*Избранный отрывок*:
_____
В конце 1883 года Верлен уже не скрывает от Шарля Мориса, что он столкнулся и с другими проблемами, помимо финансовых. Он находится в «полном духовном и прочем замешательстве». Далее он уточняет, что его денежные трудности усугубляются еще и «очевидным слабоумием». От державшей себя в руках строгой личности времен Ретеля остались лишь воспоминания. Скажем так — его чистая страсть к Люсьену переродила и подавила в нем другие страсти, о которых не принято говорить на публике. Теперь подавленные страсти вырвались наружу. В Куломе все началось с двусмысленных вольностей по отношению к молодым людям, а закончилось гнусностями, намек на которые можно прочесть в стихотворении «Тысяча три» из сборника «Hombres». Его фавориты, которых он ошеломлял фантастическими щедротами, привязались к нему. Местом их собраний был постоялый двор некоего Бардо, на пересечении дорог на Вье-Шампань и Аттиньи. Двор содержал отец одного из верленовских ребят, которого звали Одилон Д. Также был и Шарль В., сын рабочего, мальчишка с голубыми глазами, Антуан, Поль, Франсуа, Огюст, Жюль, Анри и другие[481].
_____
*Перечень записей*:
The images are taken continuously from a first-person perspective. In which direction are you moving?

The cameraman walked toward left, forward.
_____
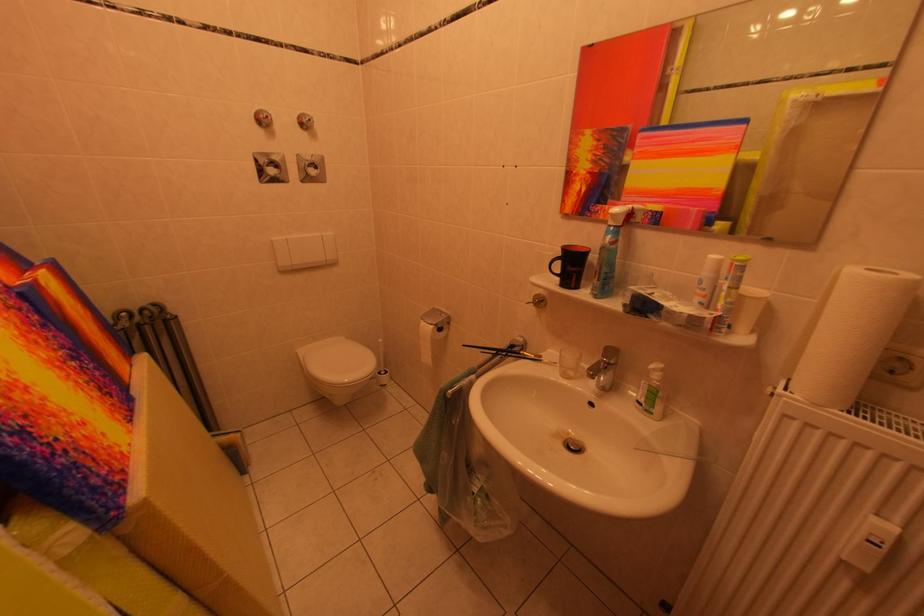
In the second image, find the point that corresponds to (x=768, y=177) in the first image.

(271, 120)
_____
*Задания*:
[a] Согласуются ли с отрывком о Верлене утверждения: (i) фавориты Верлена собирались на постоялом дворе Бардо; (ii) в конце 1883 года Верлен скрывал от Шарля Мориса свои проблемы; (iii) Шарль В. был сыном рабочего? Для каждого ответьте «да» или «нет» и приведите решающие слова отрывка в кавычках.
[b] Пожалуйста, допишите отрывок о Верлене, продолжив его с того места, где он заканчивается.

*Ответы к заданиям*:
[a]
(i) Да: «Местом их собраний был постоялый двор некоего Бардо, на пересечении дорог на Вье-Шампань и Аттиньи».
(ii) Нет: «В конце 1883 года Верлен уже не скрывает от Шарля Мориса, что он столкнулся и с другими проблемами, помимо финансовых».
(iii) Да: «Также был и Шарль В., сын рабочего».

[b]
В итоге случился скандал. Его обвиняли и в том, что он деклассированный элемент, и в том, что напивается, как свинья (шампанское и коньяк лились у Бардо рекой), и «кое в чем еще». Кулом надолго сохранил воспоминания об «англичанине» (эвфемизм для «Верлен»), которого часто можно было встретить одетого в крылатку в окружении его друзей-бездельников или идущего неверной походкой по дороге или по рынку. Он и сам себя описывает без особых любезностей: «утомленный бродяга», глаза которого горят желанием, «когда мимо проходят красавцы», «старый фавн, подстерегающий добычу» (из стихотворения «Без раскаяния» из сборника «Параллельно»). Надо полагать, матери семейств стали бояться его как огня. Эрнест Рено рассказывает, что однажды днем в Куломе он провожал своих кузин в Аттиньи, и вот одна из них, завидев человека, который удалялся от них, схватила его за руку и прошептала, дрожа от страха: «Это Верлен!» Эти слова прозвучали так, как будто бы она сказала: «Это Дьявол!»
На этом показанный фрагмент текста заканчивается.